Эпиграммы, как мухи в варенье, заплыли в башке.
Меценат не идет… Все в окошко гляжу и дивлюсь:
Рим — все тот же. Вина? На последнем глотке
Не смотри на меня, а не то я еще подавлюсь.
Сколько пошлости в жизни. Но высшая пошлость — в тоске.
Вот живу, не тоскую и даже, гляди, продаюсь.

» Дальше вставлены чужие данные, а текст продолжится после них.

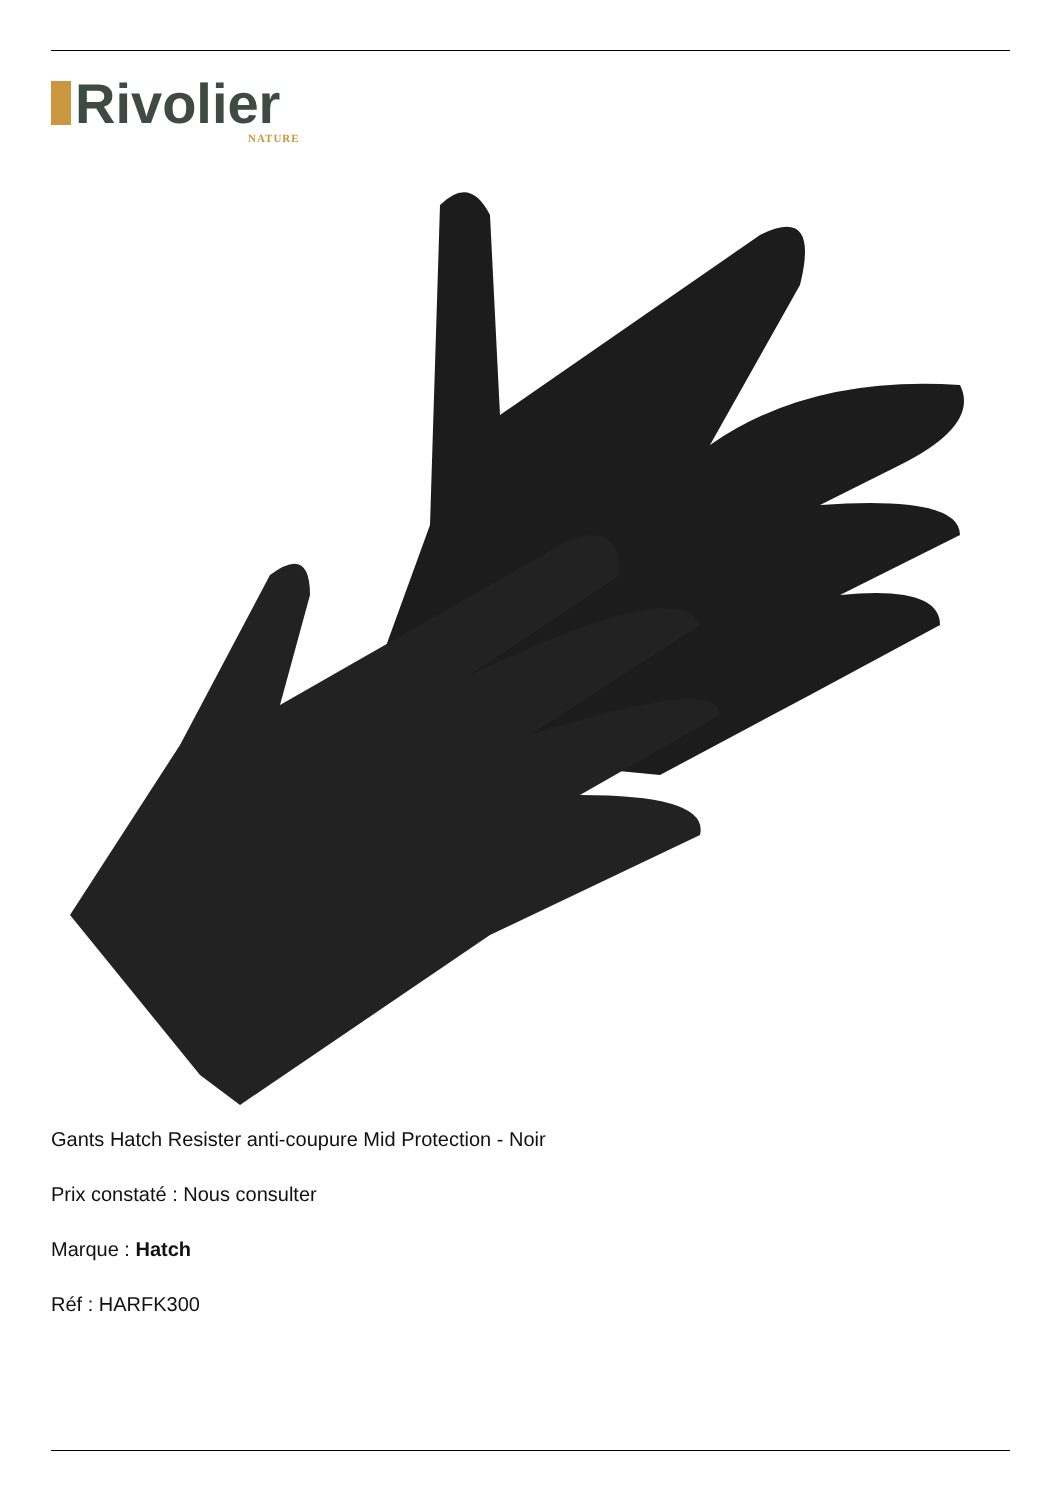Rivolier
NATURE
Gants Hatch Resister anti-coupure Mid Protection - Noir
Prix constaté : Nous consulter
Marque : Hatch
Réf : HARFK300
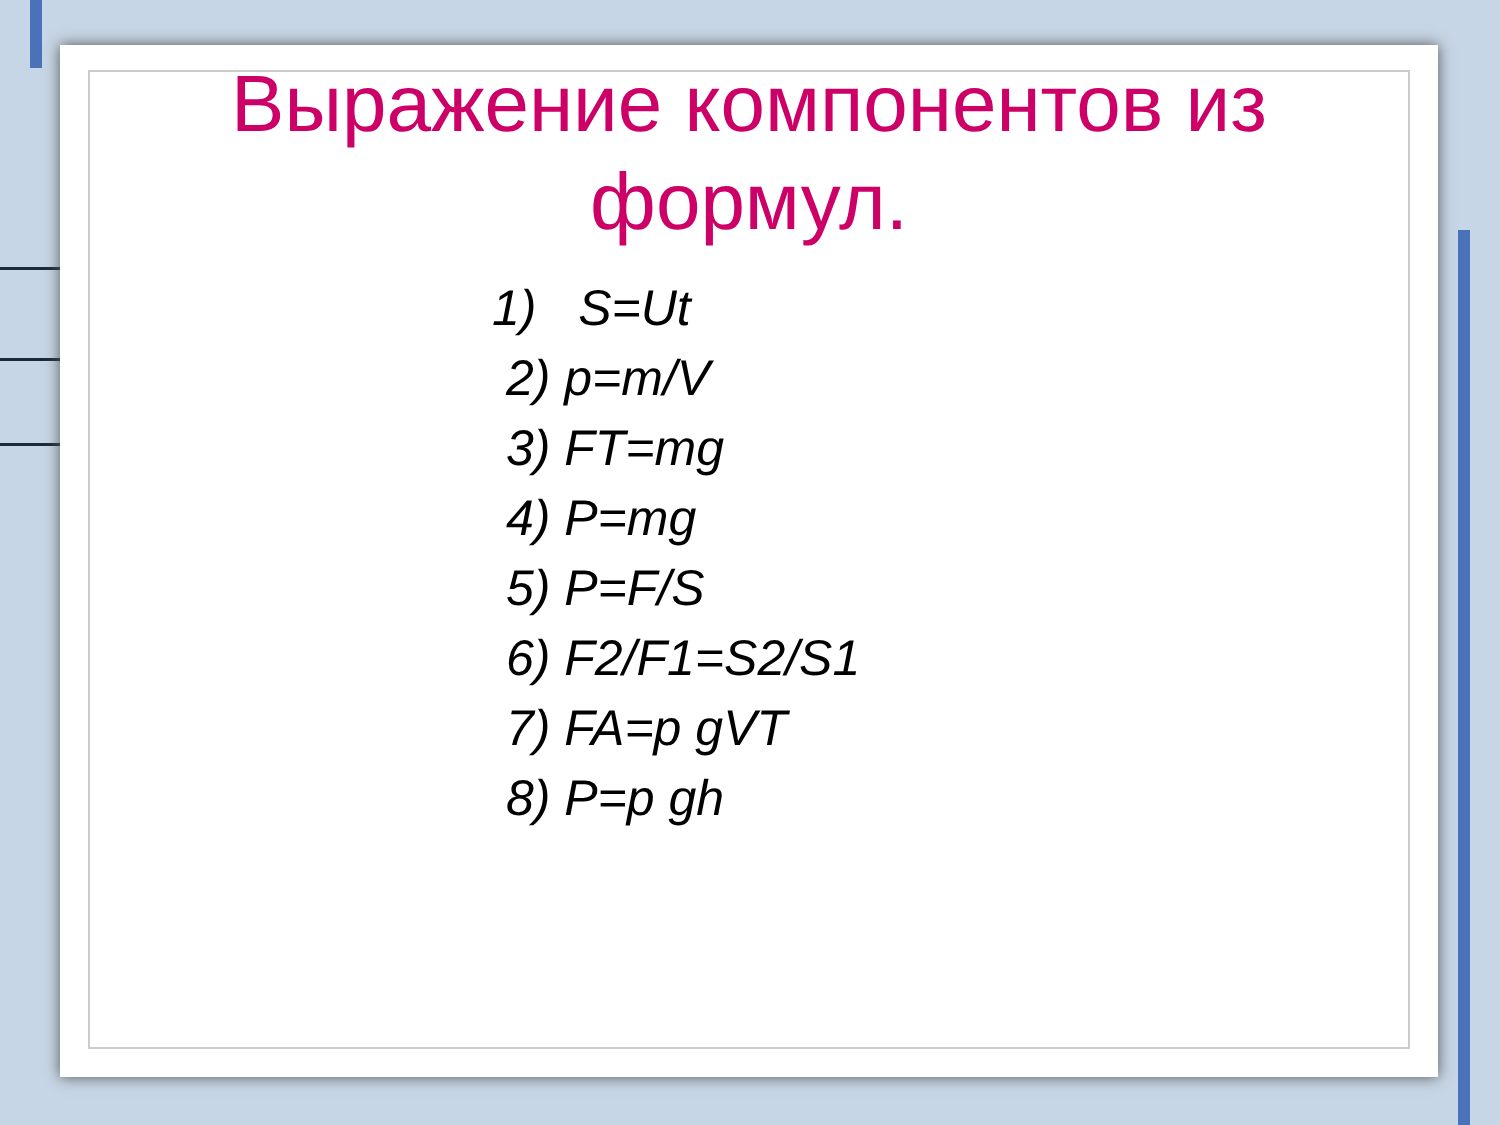Выражение компонентов из
формул.
1) S=Ut
2) p=m/V
3) FT=mg
4) P=mg
5) P=F/S
6) F2/F1=S2/S1
7) FA=p gVT
8) P=p gh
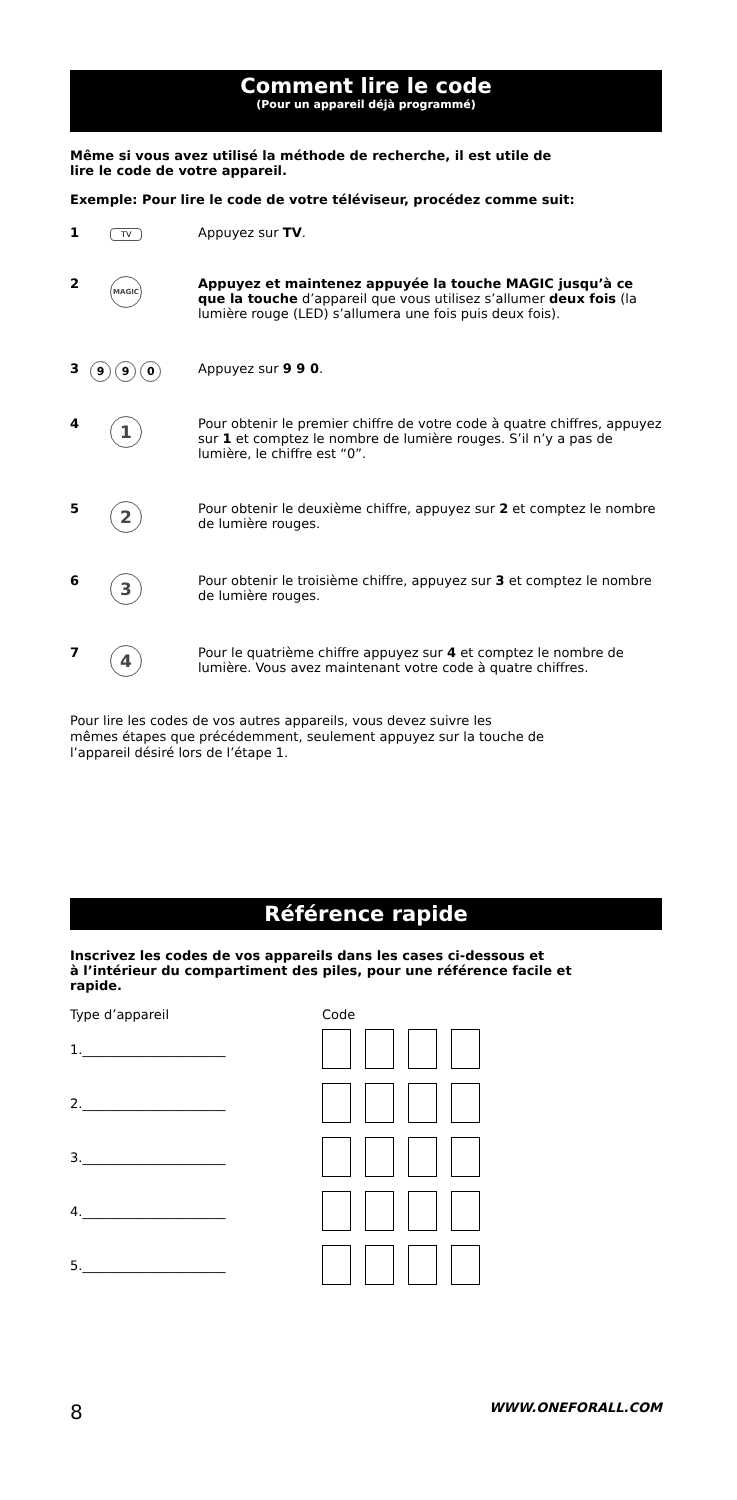Comment lire le code
(Pour un appareil déjà programmé)
Même si vous avez utilisé la méthode de recherche, il est utile de
lire le code de votre appareil.
Exemple: Pour lire le code de votre téléviseur, procédez comme suit:
1
TV
Appuyez sur TV.
2
MAGIC
Appuyez et maintenez appuyée la touche MAGIC jusqu’à ce que la touche d’appareil que vous utilisez s’allumer deux fois (la lumière rouge (LED) s’allumera une fois puis deux fois).
3
9 9 0
Appuyez sur 9 9 0.
4
1
Pour obtenir le premier chiffre de votre code à quatre chiffres, appuyez sur 1 et comptez le nombre de lumière rouges. S’il n’y a pas de lumière, le chiffre est “0”.
5
2
Pour obtenir le deuxième chiffre, appuyez sur 2 et comptez le nombre de lumière rouges.
6
3
Pour obtenir le troisième chiffre, appuyez sur 3 et comptez le nombre de lumière rouges.
7
4
Pour le quatrième chiffre appuyez sur 4 et comptez le nombre de lumière. Vous avez maintenant votre code à quatre chiffres.
Pour lire les codes de vos autres appareils, vous devez suivre les
mêmes étapes que précédemment, seulement appuyez sur la touche de
l’appareil désiré lors de l’étape 1.
Référence rapide
Inscrivez les codes de vos appareils dans les cases ci-dessous et
à l’intérieur du compartiment des piles, pour une référence facile et
rapide.
Type d’appareil Code
1.______________________
2.______________________
3.______________________
4.______________________
5.______________________
8 WWW.ONEFORALL.COM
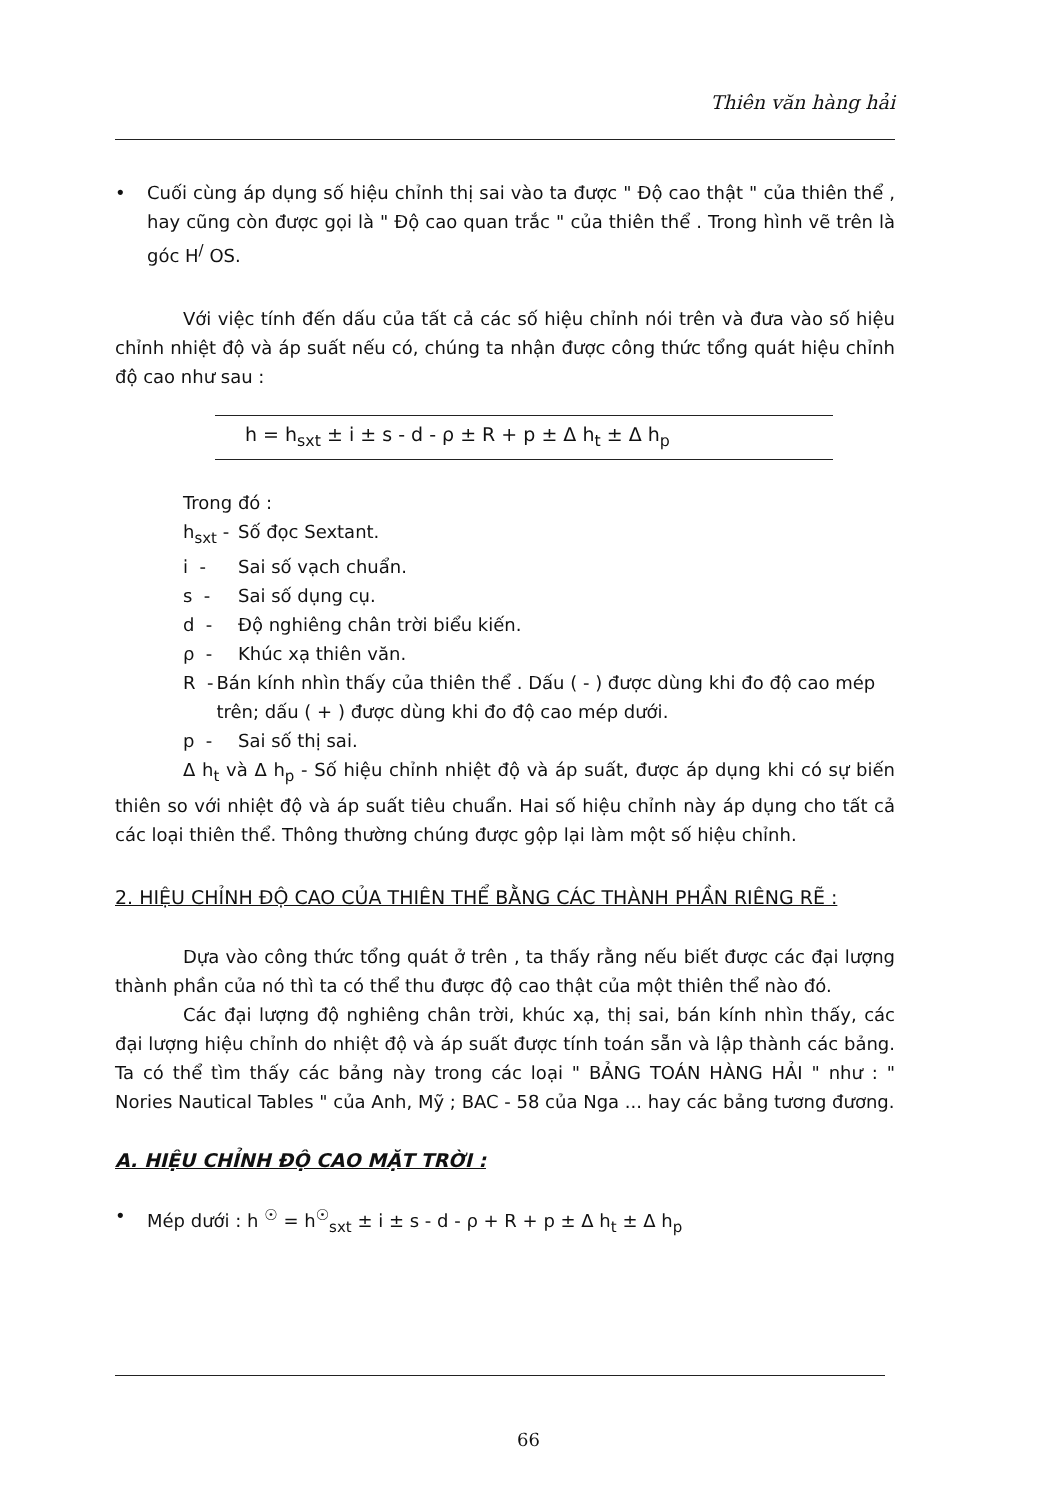Thiên văn hàng hải
• Cuối cùng áp dụng số hiệu chỉnh thị sai vào ta được " Độ cao thật " của thiên thể , hay cũng còn được gọi là " Độ cao quan trắc " của thiên thể . Trong hình vẽ trên là góc H<sup>/</sup> OS.
Với việc tính đến dấu của tất cả các số hiệu chỉnh nói trên và đưa vào số hiệu chỉnh nhiệt độ và áp suất nếu có, chúng ta nhận được công thức tổng quát hiệu chỉnh độ cao như sau :
h = h<sub>sxt</sub> ± i ± s - d - ρ ± R + p ± Δ h<sub>t</sub> ± Δ h<sub>p</sub>
Trong đó :
h<sub>sxt</sub> - Số đọc Sextant.
i - Sai số vạch chuẩn.
s - Sai số dụng cụ.
d - Độ nghiêng chân trời biểu kiến.
ρ - Khúc xạ thiên văn.
R - Bán kính nhìn thấy của thiên thể . Dấu ( - ) được dùng khi đo độ cao mép trên; dấu ( + ) được dùng khi đo độ cao mép dưới.
p - Sai số thị sai.
Δ h<sub>t</sub> và Δ h<sub>p</sub> - Số hiệu chỉnh nhiệt độ và áp suất, được áp dụng khi có sự biến thiên so với nhiệt độ và áp suất tiêu chuẩn. Hai số hiệu chỉnh này áp dụng cho tất cả các loại thiên thể. Thông thường chúng được gộp lại làm một số hiệu chỉnh.
2. HIỆU CHỈNH ĐỘ CAO CỦA THIÊN THỂ BẰNG CÁC THÀNH PHẦN RIÊNG RẼ :
Dựa vào công thức tổng quát ở trên , ta thấy rằng nếu biết được các đại lượng thành phần của nó thì ta có thể thu được độ cao thật của một thiên thể nào đó.
Các đại lượng độ nghiêng chân trời, khúc xạ, thị sai, bán kính nhìn thấy, các đại lượng hiệu chỉnh do nhiệt độ và áp suất được tính toán sẵn và lập thành các bảng. Ta có thể tìm thấy các bảng này trong các loại " BẢNG TOÁN HÀNG HẢI " như : " Nories Nautical Tables " của Anh, Mỹ ; BAC - 58 của Nga ... hay các bảng tương đương.
A. HIỆU CHỈNH ĐỘ CAO MẶT TRỜI :
• Mép dưới : h <sup>☉</sup> = h<sup>☉</sup><sub>sxt</sub> ± i ± s - d - ρ + R + p ± Δ h<sub>t</sub> ± Δ h<sub>p</sub>
66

Ты опять про талант… Что и грех на него торговать,
Может лучше бы в землю зарыть и молчок, ни гу-гу?
Надоело! Гляди-ка соседке кровать
Прямо с торжища тащат. Пожалуй, и злому врагу
Я возлечь на нее не желал бы, не то чтобы сам…
Что не нравится? Снова свое? Все смолкаю, молчу…
О высоком хотел говорить… Но высокие срам —
Тоже имут. И тут я уже не шучу.
Меценат не спешит… А куплю я наверно быка,
Разделю его с Зевсом, с тобой, мой прожорливый пес.
Парка ниточку точит, но видно рука не легка —
Вот попросим, чтоб легче — без лишних надломов и слез.
Столько пошлости в мире… Но высшая пошлость — тоска…
И похоже она на меня устремилась всерьез.